Locally, the newest scrutiny of how we eat will come with the addition of caloric content to menus at many eateries in King County. The county Board of Health, to which there is no appeal other than to move to Snohomish or Bainbridge, exacted a new price on the cost of having a good time. The health board is accepting the New York City limit on trans fats in prepared food and upping the ante on calories disclosed by requiring some restaurants to place — in an equal-size typeface on the menu — the calorie contents of what you are about to eat. A sample menu prepared by the staff of Anthony's HomePort restaurants was about the size of a pillowcase and spread dramatically, like something coming out of a washing machine.
The rationale for this dramatic change in keeping diners informed about the contents of their stomachs is health — what's healthy for some should be healthy for all.
In the first installment of a new cable series on life in an advertising agency in the transitional year of 1960, we can look at that age and marvel how bad people were. They smoked, drank alcohol throughout the day and appeared to be able to grossly insult each other right in the workplace.
I'm no TV critic, but "Mad Men," Thursday nights on AMC, should be watched with a caloric menu in front of you, no ashtray and a glass of mineral water, maybe with some low-sodium saltines on the side. Such is the distance we have traveled from steak and gravy to lean cuisine.
Owners of Seattle's restaurants have been pleading with the health board that adding up the calories to each item on the menu is useless and, as Rick Yoder of Wild Ginger restaurant said, "white noise" that diners will quickly ignore as part of the background to eating.
Yoder, whose place is popular with knowledgeable diners and serves as many calories as the next guy, is exempt from the calorie count on his menus — it depends on how many eateries you operate. So Anthony'sHomePort is not exempt, but along Shilshole's watering spots, Ray's Boathouse next door is exempt. Same calories, different menus. A menu at Denny's will be draped with calorie numbers; the one at Metropolitan Grill will not.
The state smoking ban was not nearly the start of this, it was just one of the howitzers aimed at leveling the remaining redoubts of the 1960s. Watching "Mad Men," all the characters smoke like chimneys and no one seems to mind. The aphrodisiac of smoke is embraced over the hacking coughs and the ashtray kisses. My favorite scene is the doctor lighting up and inhaling from the bottom of his lungs before he begins to examine a patient.
So that was then, and this is now. Health follows us wherever we go, even down the speeding highway where soon the cellphone will be banned from use. It's all to the public good: no more whiffs of Chesterfields or Scotch whisky, yet more information than ever before, and, oddly, more obesity, too.

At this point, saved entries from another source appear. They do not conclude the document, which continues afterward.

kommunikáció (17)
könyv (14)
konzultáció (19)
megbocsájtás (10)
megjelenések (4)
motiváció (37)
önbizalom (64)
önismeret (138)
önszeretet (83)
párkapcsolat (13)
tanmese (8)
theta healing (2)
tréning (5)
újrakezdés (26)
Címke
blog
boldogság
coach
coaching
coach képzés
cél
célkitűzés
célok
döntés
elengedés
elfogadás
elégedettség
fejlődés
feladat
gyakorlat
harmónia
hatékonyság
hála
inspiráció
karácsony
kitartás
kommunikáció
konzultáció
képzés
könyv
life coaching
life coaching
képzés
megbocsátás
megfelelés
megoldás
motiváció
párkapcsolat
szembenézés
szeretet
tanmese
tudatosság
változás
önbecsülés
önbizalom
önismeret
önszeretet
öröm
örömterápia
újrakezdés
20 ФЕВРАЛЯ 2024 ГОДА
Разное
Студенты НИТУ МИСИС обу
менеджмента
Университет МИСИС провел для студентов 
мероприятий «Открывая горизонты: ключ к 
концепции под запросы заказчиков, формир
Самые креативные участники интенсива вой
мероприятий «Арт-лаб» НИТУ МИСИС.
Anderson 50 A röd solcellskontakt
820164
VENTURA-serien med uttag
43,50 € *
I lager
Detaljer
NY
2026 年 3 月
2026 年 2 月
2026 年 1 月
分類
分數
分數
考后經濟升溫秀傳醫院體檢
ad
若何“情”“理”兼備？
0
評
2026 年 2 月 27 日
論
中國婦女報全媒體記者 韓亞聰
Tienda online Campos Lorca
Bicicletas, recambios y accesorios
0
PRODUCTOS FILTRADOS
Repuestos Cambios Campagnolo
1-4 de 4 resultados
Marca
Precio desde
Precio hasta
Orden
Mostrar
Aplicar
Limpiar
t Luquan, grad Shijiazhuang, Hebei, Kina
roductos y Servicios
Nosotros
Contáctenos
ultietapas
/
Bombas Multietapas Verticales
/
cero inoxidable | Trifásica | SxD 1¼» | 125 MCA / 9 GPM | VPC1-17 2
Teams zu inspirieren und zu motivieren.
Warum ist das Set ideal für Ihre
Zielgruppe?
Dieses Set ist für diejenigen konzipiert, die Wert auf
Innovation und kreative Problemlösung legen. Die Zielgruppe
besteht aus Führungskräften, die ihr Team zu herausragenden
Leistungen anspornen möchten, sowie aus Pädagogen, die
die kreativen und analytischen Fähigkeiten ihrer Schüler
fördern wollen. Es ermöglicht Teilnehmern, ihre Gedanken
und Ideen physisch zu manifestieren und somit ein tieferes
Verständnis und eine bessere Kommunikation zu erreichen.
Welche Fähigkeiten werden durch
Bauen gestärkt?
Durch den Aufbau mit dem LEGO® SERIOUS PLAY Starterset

Obesity — and there is none of that among the sleek characters of "Mad Men " — is the obvious target of the King County calorie campaign. But the caloric counts do not include the food inside schools, prisons and hospitals, where overweight people are often found, nor the packaged food at the supermarket. And caloric warnings can't work at buffet restaurants, where the food is crammed on the plate by you, without a government watchdog.

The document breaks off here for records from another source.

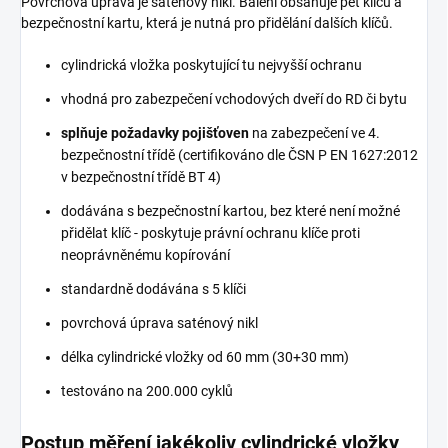
Povrchová úprava je saténový nikl. Balení obsahuje pět klíčů a
bezpečnostní kartu, která je nutná pro přidělání dalších klíčů.
cylindrická vložka poskytující tu nejvyšší ochranu
vhodná pro zabezpečení vchodových dveří do RD či bytu
splňuje požadavky pojišťoven
na zabezpečení ve 4.
bezpečnostní třídě (certifikováno dle ČSN P EN 1627:2012
v bezpečnostní třídě BT 4)
dodávána s bezpečnostní kartou, bez které není možné
přidělat klíč - poskytuje právní ochranu klíče proti
neoprávněnému kopírování
standardně dodávána s 5 klíči
povrchová úprava saténový nikl
délka cylindrické vložky od 60 mm (30+30 mm)
testováno na 200.000 cyklů
Postup měření jakékoliv cylindrické vložky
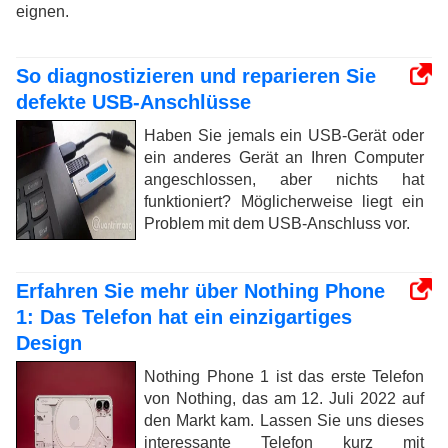
eignen.
So diagnostizieren und reparieren Sie
defekte USB-Anschlüsse
Haben Sie jemals ein USB-Gerät oder
ein anderes Gerät an Ihren Computer
angeschlossen, aber nichts hat
funktioniert? Möglicherweise liegt ein
Problem mit dem USB-Anschluss vor.
Erfahren Sie mehr über Nothing Phone
1: Das Telefon hat ein einzigartiges
Design
Nothing Phone 1 ist das erste Telefon
von Nothing, das am 12. Juli 2022 auf
den Markt kam. Lassen Sie uns dieses
interessante Telefon kurz mit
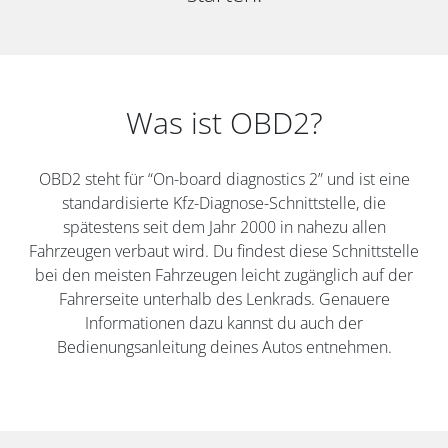
Was ist OBD2?
OBD2 steht für “On-board diagnostics 2” und ist eine
standardisierte Kfz-Diagnose-Schnittstelle, die
spätestens seit dem Jahr 2000 in nahezu allen
Fahrzeugen verbaut wird. Du findest diese Schnittstelle
bei den meisten Fahrzeugen leicht zugänglich auf der
Fahrerseite unterhalb des Lenkrads. Genauere
Informationen dazu kannst du auch der
Bedienungsanleitung deines Autos entnehmen.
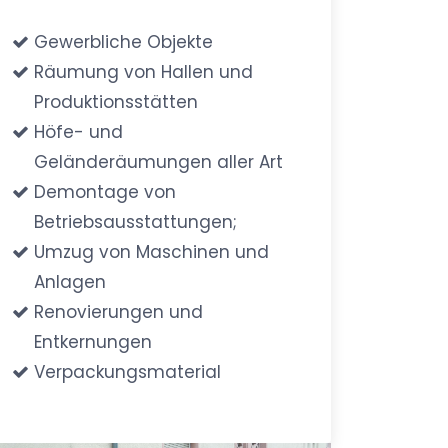
Gewerbliche Objekte
Räumung von Hallen und
Produktionsstätten
Höfe- und
Geländeräumungen aller Art
Demontage von
Betriebsausstattungen;
Umzug von Maschinen und
Anlagen
Renovierungen und
Entkernungen
Verpackungsmaterial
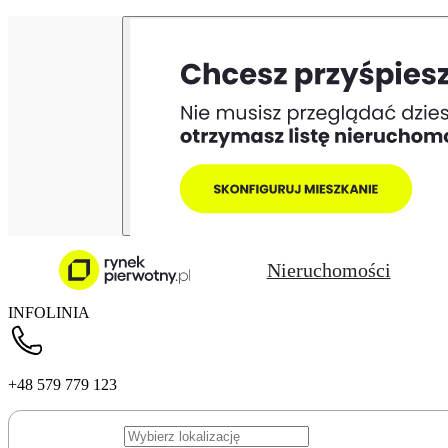
Nieruchomości
INFOLINIA
+48 579 779 123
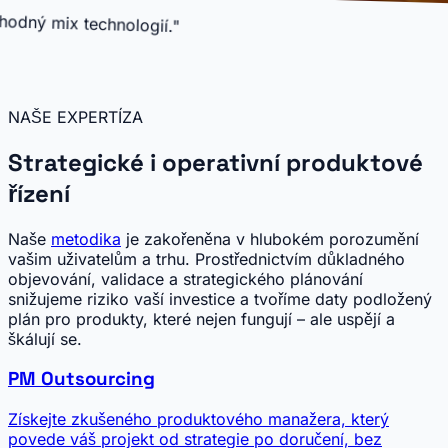
"Lahodný mix technologií."
✨
🚀
🤖
NAŠE EXPERTÍZA
Strategické i operativní produktové
řízení
Naše
metodika
je zakořeněna v hlubokém porozumění
vašim uživatelům a trhu. Prostřednictvím důkladného
objevování, validace a strategického plánování
snižujeme riziko vaší investice a tvoříme daty podložený
plán pro produkty, které nejen fungují – ale uspějí a
škálují se.
PM Outsourcing
Získejte zkušeného produktového manažera, který
povede váš projekt od strategie po doručení, bez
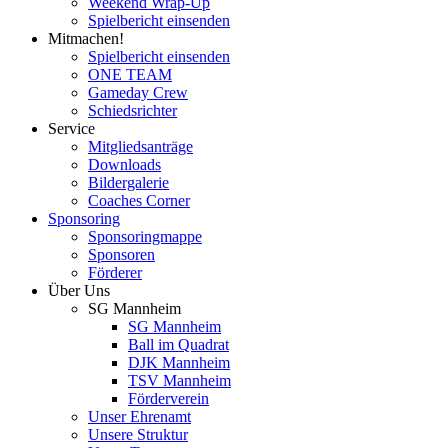
Weekend Wrap-Up
Spielbericht einsenden
Mitmachen!
Spielbericht einsenden
ONE TEAM
Gameday Crew
Schiedsrichter
Service
Mitgliedsanträge
Downloads
Bildergalerie
Coaches Corner
Sponsoring
Sponsoringmappe
Sponsoren
Förderer
Über Uns
SG Mannheim
SG Mannheim
Ball im Quadrat
DJK Mannheim
TSV Mannheim
Förderverein
Unser Ehrenamt
Unsere Struktur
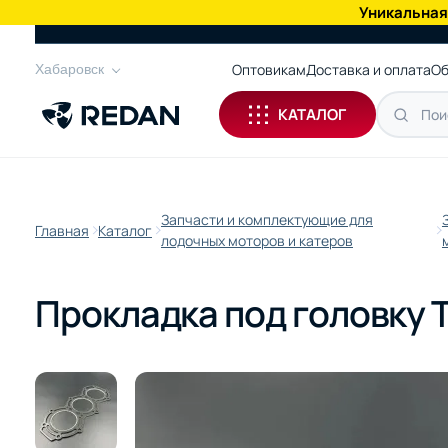
Уникальная
КАТАЛОГ
Оптовикам
Доставка и оплата
Об
Хабаровск
КАТАЛОГ
Запчасти и комплектующие для
Главная
Каталог
лодочных моторов и катеров
Прокладка под головку T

We are about to run out of the range of hearing of an earlier time, when cherry pie came just on a plate and the waitress would slide an ashtray toward you out of courtesy. I have little nostalgia for that time, wouldn't want to light up a Camel again, but there was something free about a platter of steak and eggs without the county telling me something I already know — it's a heart killer.
I think the new, calorie-clad menus are not going to be popular, or particularly useful. They turn dining out into a chore instead of a repast, and are elitist as only Seattle can be.